These onions, (Autumn Champion, grown from sets), looked fine until a few weeks ago and then, just when they should have taken off, they began to show signs that something was wrong. We had been careful because we previously lost a crop of leeks to allium leaf miner, and so they were covered with fine insect mesh from winter onwards. However, facts are facts and these onions looked sick. It’s sometimes difficult for a non expert to diagnose these pests and diseases, but the effect on the leaves was very like leaf miner. So that gave three possibilities – allium leaf miner, onion fly and eelworm. According to the books it’s a bit early for leaf miner, the mesh should have seen off the onion fly as well and so that left eelworm as the prime suspect. Whatever it was, the remedy was much the same – dig them up and burn them and then don’t grow alliums on the plot for three years. The RHS rather loftily suggest that the ground should be left fallow, but our allotment doesn’t stretch into the blue remembered hills, and we can’t afford to leave a whole bed empty so we’ll probably try to kill any remaining eggs, cysts or pupae with the flame gun and then observe the rotation carefully.

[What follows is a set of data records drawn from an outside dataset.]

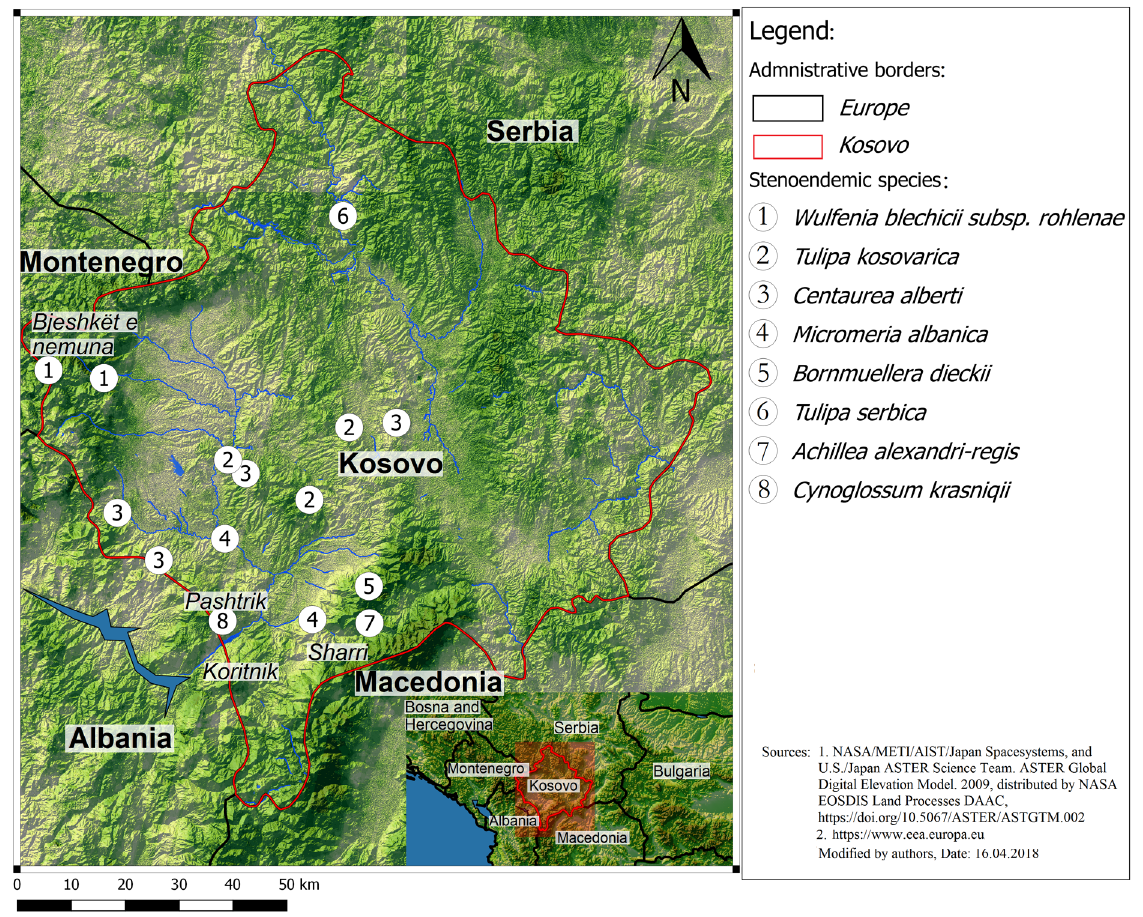
Figure 2: Stenoendemic species and subspecies in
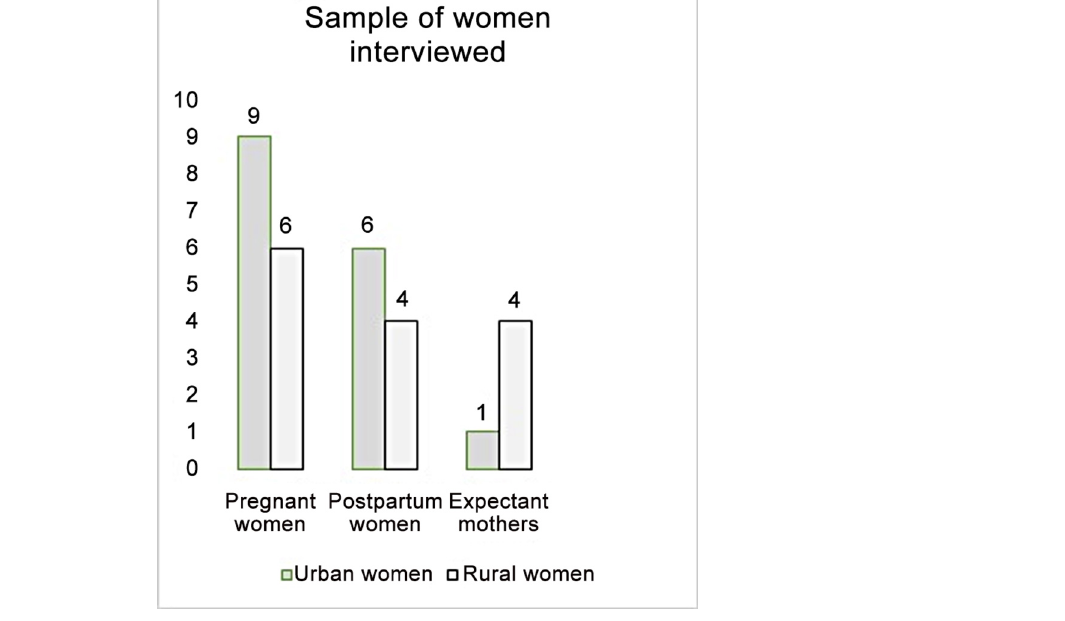
Fig 1. Sample of women interviewed. Source: Created by the authors.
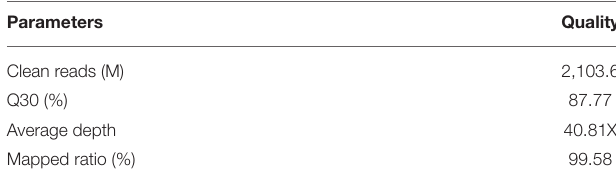
TABLE 2 | Summary of sequence data from next-generation sequencing (NGS).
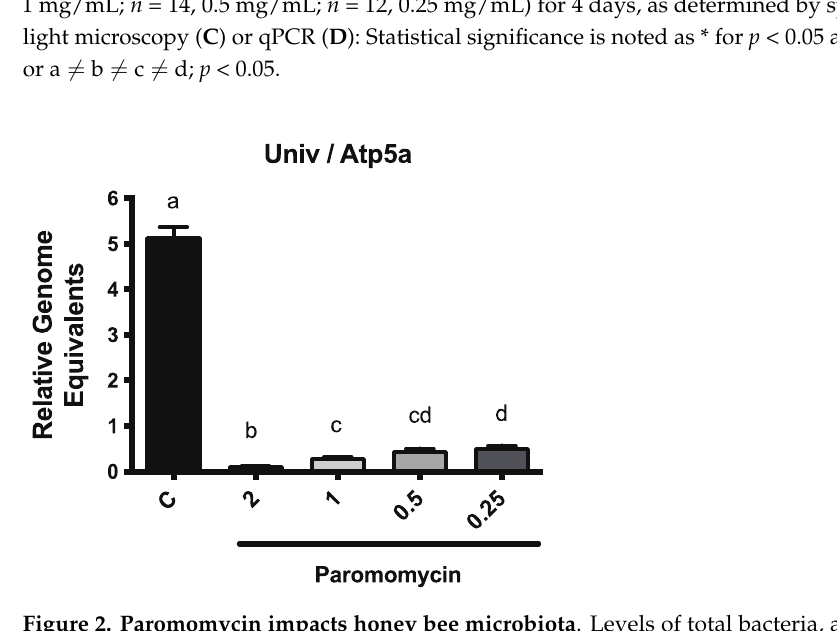
Figure 2. Paromomycin impacts honey bee microbiota . Levels of total bacteria, as determined by qPCR, in the midguts of infected newly emerged bees fed with a sucrose solution containing various doses of paromomycin for 4 days: a ≠ b ≠ c ≠ d; p < 0.05.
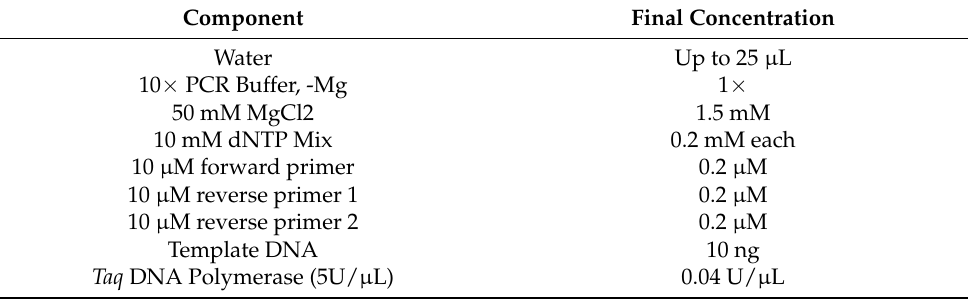
Table A2. PCR reaction set up for three-primers marker system.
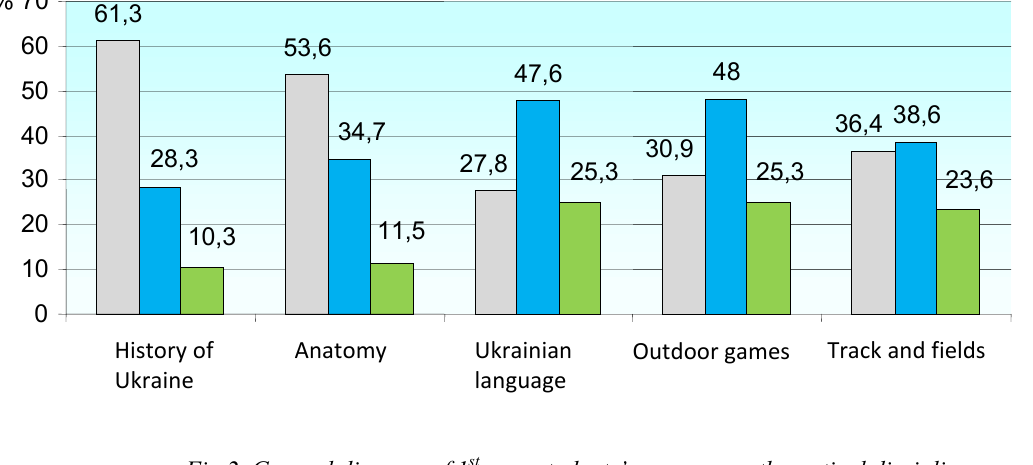
Fig.2. General diagram of 1 st year students’ progress on theoretical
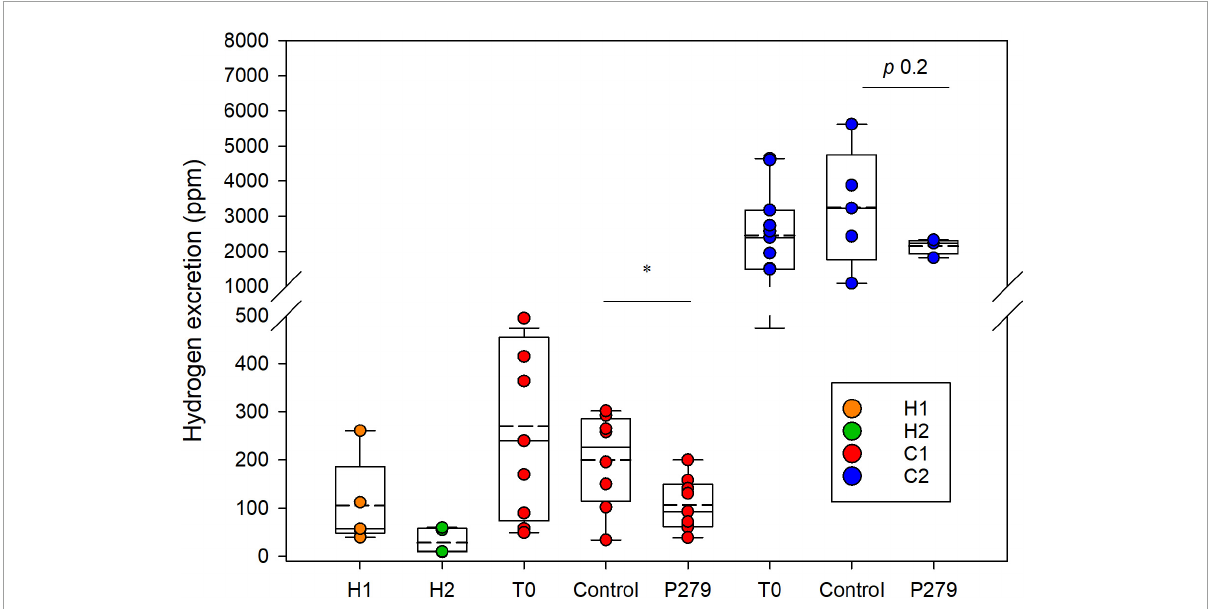
FIGURE3 Hydrogen excretion by IMA rats. Hydrogen concentration (ppm) accumulated in the respiratory chambers after 24 h of housing single IMA rats. Measurements were done at the end of experimentation for rats inoculated with feces from healthy donors (H1 and H2) and at baseline (T0) and after intervention for rats inoculated with feces from colic donors (C1 and C2). Treatment groups (P279) were gavaged daily for 12–15 days with 10 9 CFU of Cutibacterium avidum P279 in 350 µ L of sterile skim milk, and control groups received daily 350 µ L of sterile skim milk. Values are mean (H1 n = 5; H2 n = 5; C1 T0 n = 9; C1 P279 n = 9; C1 control n = 8; C2 T0 n = 11; C2 P279 n = 4; and C2 control n = 5). Central horizontal solid lines show the median and dashed lines the mean, upper and lower box borders show the 90th and 10th centiles, respectively, and upper and lower whiskers show the 95th and 5th centiles, respectively.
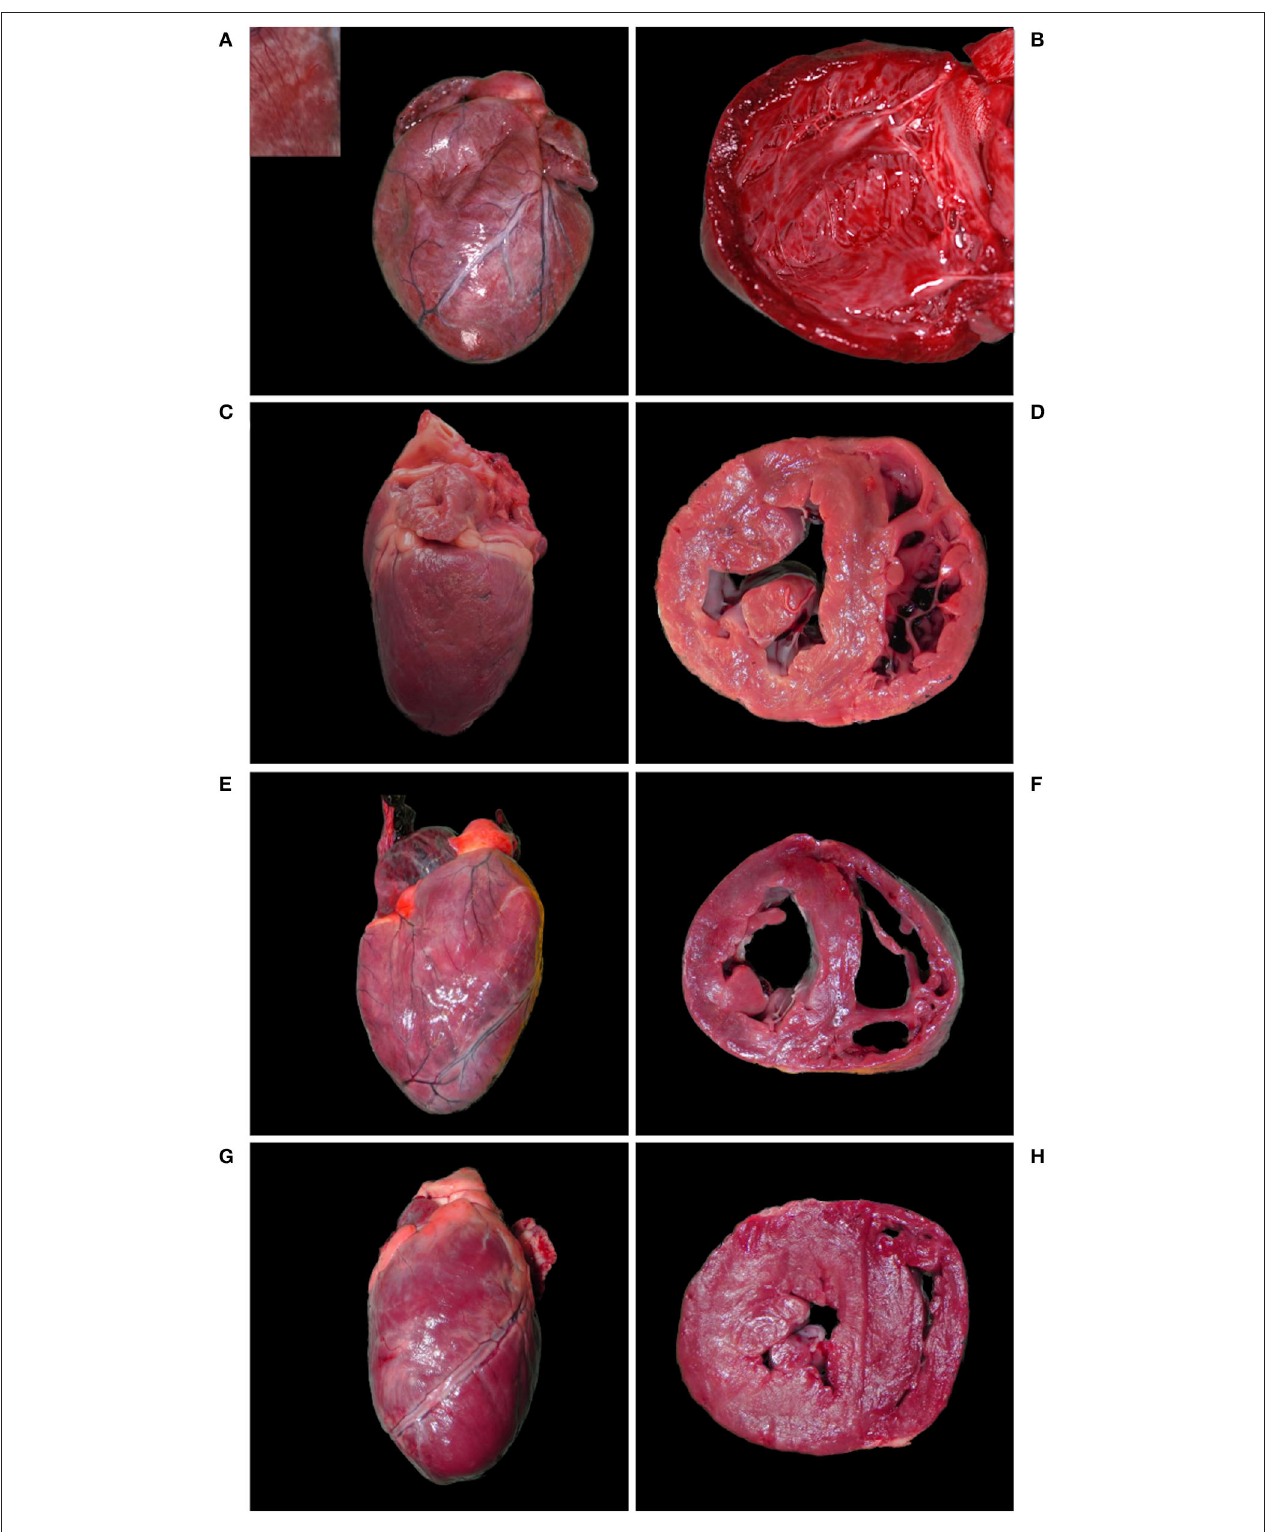
FIGURE 2 | Hearts with cardiomegaly and myocardial fibrosis, Eurasian lynx ( Lynx lynx carpathicus ); (A) case 3, diaphragmatic view: severe cardiomegaly with rounded profile and marked multifocal fine coalescent light tan striations running across the surface (inset) in absence of coronary fat deposits; (B) case 3, left ventricle: severe dilation with attenuation of wall thickness and papillary muscles; (C) case 4, left latero-diaphragmatic view: pale color and moderate cardiomegaly,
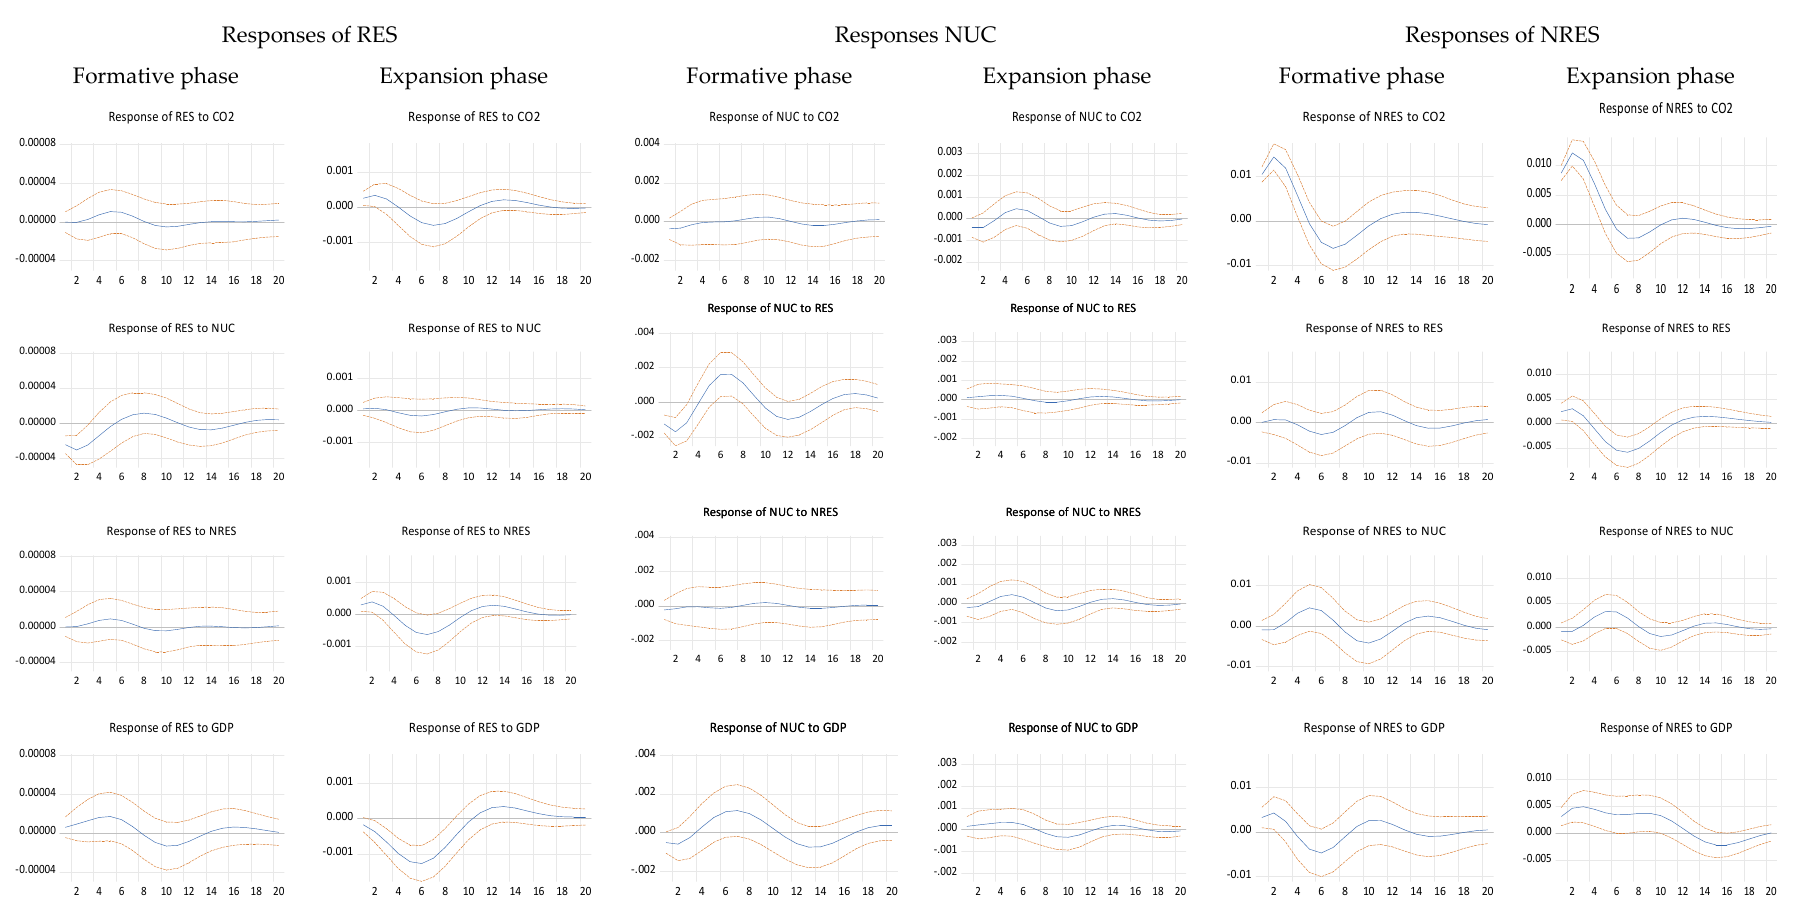
Figure A2. Responses of RES, NUC, and NRES to shocks in variables in the formative and expansion phases in Spain.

This photo of our first real garden was taken in 1970. We were students at Bath Academy of Art and we rented this cottage on a farm in Corsham, Wiltshire for two and a half years. The art school was a twenty minute walk across the fields. You can just see through the doorway to the back garden where we kept a goat. We had an outside toilet, a very deep well which must once have been the water supply and a gigantic water cistern which we discovered by accident when we were ploughing there and the plough caught on a large metal ring which, when we levered the stone up led to a two chamber storage cistern big enough to swim around. The connection betwen the two chambers involved diving through a small hole – I was thin in those days!